Copy every line of the entries that includes the word "Example".

····················

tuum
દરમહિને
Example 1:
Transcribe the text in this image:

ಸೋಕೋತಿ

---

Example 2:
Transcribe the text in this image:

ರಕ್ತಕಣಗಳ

····················

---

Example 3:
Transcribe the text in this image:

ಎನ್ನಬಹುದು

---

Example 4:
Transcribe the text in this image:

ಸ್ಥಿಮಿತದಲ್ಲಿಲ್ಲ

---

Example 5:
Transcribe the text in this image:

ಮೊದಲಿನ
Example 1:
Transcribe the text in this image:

····················

### Result
Example 1:
Example 2:
Example 3:
Example 4:
Example 5:
Example 1:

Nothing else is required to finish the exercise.